Task instructions>
Going through the data below, please show each line containing the string "mars".

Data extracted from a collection
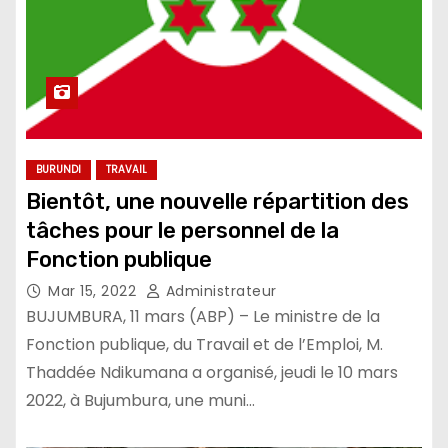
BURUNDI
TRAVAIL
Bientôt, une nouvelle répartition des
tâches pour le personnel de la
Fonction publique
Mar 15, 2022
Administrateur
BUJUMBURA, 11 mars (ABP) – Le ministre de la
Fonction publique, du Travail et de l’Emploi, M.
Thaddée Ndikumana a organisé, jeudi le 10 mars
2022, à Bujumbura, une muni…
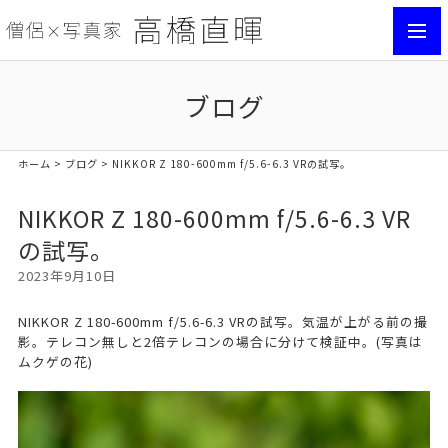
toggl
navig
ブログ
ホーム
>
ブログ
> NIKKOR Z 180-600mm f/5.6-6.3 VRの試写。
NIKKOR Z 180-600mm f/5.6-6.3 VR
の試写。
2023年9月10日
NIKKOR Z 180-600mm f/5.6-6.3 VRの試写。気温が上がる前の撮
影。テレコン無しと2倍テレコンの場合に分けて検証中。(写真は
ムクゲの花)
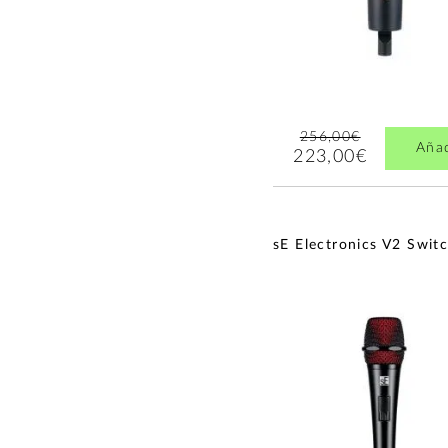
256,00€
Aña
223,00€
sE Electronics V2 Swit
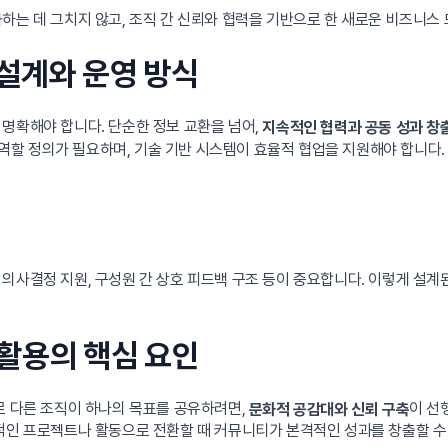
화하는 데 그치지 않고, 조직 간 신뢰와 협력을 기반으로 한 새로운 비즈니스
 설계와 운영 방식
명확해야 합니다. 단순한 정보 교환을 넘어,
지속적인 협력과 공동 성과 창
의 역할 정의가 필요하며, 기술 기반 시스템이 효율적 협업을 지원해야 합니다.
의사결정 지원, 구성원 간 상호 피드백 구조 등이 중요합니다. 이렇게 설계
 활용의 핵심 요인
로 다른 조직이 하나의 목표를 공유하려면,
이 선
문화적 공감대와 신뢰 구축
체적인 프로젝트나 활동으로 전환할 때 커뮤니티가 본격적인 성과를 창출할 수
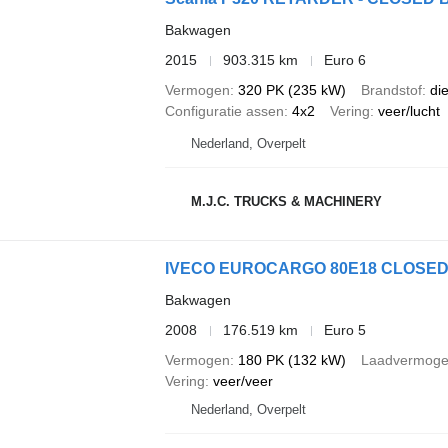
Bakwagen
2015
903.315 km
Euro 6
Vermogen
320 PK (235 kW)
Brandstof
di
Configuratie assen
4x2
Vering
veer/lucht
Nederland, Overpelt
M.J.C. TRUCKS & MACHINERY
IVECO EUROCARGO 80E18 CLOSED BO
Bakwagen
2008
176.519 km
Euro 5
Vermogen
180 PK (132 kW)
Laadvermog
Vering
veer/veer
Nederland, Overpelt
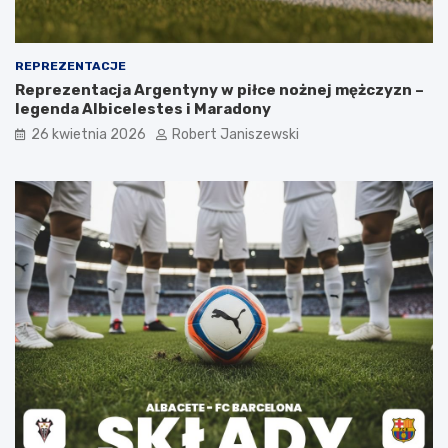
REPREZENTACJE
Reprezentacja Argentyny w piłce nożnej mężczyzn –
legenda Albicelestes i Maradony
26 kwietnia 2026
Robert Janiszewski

Result of the task>
BUJUMBURA, 11 mars (ABP) – Le ministre de la
Thaddée Ndikumana a organisé, jeudi le 10 mars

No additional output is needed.